When you live with an old dog, you gradually accept things that would have troubled you before, your patience blossoming like an unfolding flower. Another accident? No problem: you keep paper towels and a mop handy. Another bathroom break mere hours after the last one? No problem: you tell yourself it’s healthy to take a break now, not later. Another stint of patiently coaxing a dog who has never liked stairs to make his tentative way downstairs, one shaky step at a time? No problem: you learn how to meditate on each step, lavishly praising each one as if it were your dog’s first. When you live with an old dog, you gradually become accustomed to living your life moment-by-moment, the limitations of your pet’s declining body revealing the breadth and depth of your patience and priorities.
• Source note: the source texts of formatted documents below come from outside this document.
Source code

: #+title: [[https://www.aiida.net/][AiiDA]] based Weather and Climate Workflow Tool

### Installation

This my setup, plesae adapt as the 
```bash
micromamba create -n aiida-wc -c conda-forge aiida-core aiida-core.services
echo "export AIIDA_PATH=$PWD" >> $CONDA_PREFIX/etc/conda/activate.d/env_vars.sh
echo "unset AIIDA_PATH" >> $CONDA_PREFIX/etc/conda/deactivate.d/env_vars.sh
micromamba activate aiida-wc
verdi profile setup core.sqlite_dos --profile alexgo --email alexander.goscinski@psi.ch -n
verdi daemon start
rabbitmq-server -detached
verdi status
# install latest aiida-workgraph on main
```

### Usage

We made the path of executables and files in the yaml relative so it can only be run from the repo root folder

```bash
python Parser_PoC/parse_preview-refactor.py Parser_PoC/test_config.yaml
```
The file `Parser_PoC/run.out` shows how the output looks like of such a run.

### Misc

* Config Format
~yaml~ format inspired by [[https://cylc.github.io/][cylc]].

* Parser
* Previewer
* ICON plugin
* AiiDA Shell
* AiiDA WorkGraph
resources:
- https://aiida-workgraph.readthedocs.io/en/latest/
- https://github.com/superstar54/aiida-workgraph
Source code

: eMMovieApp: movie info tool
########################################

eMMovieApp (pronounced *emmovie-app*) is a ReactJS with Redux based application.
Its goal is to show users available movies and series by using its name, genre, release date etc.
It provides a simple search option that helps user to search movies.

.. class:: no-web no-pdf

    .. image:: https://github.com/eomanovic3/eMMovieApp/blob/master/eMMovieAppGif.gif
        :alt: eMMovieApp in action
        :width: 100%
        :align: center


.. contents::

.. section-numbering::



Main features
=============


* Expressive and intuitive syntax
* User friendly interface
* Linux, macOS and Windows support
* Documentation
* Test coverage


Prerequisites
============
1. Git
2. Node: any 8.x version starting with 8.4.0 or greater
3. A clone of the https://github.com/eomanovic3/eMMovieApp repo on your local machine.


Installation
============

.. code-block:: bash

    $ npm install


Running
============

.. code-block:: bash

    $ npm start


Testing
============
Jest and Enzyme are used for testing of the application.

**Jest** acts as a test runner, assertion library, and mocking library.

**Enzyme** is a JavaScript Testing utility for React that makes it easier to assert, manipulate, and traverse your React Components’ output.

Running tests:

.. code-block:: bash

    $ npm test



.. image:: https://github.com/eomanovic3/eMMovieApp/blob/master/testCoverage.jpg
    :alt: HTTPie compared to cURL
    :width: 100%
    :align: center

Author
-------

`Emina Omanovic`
When you live with an old dog, you learn how to loosen your grip on to-do lists and time lines. Do I care about the papers left unread and the emails still unanswered? Yes, I do…but I care more about taking Reggie out when he needs it, cleaning up his accidents, and making sure he’s watered, fed, and comfortable. Do I have time to coax a dog down stairs three to four times a day when I have papers to read, classes to prep, and other work to be done? Technically, no…but practically, yes. Practically, yes, because your priorities shift when you live with an old dog, and you learn how to make time you technically don’t have. Mindful of the length of even the healthiest dog’s life, you learn to take the long view in all you do. “After he’s gone,” you silently ask yourself, “will I care whether I finished those papers, answered those emails, or checked off those other to-dos?” When you live with an old dog, you remind yourself time and again that sentient beings are always more important than tasks. After Reggie’s gone, I won’t care whether I accomplished everything on my to-do list, but I will care that I was fully present for his final days, however many they might be.
When you live with an old dog, you sometimes find yourself getting teary-eyed on an otherwise serene dog-walk because you know these days are precious: one day, you know, you’ll miss the trouble of cleaning up accidents and the glacial pace of coaxing an elderly animal down stairs, one step at a time. “How old is your dog,” strangers will sometimes ask me on our puttering neighborhood dog-walks. “Fourteen,” I’ll answer, to varying responses. Some folks marvel at how good Reggie looks for his age: slow-moving and methodical, but without noticeable graying. Other folks–the ones who have lived with old dogs of their own, I suspect–nod with a resigned expression. Fourteen, both they and I know, is ancient: a handful of friends have lost their dogs this past year, and all of those dogs were thirteen. When you live with a fourteen-year-old dog, you have no delusions: you know nothing is guaranteed, just this walk, this step. It’s the most valuable lesson any old dog–any sentient being–can offer.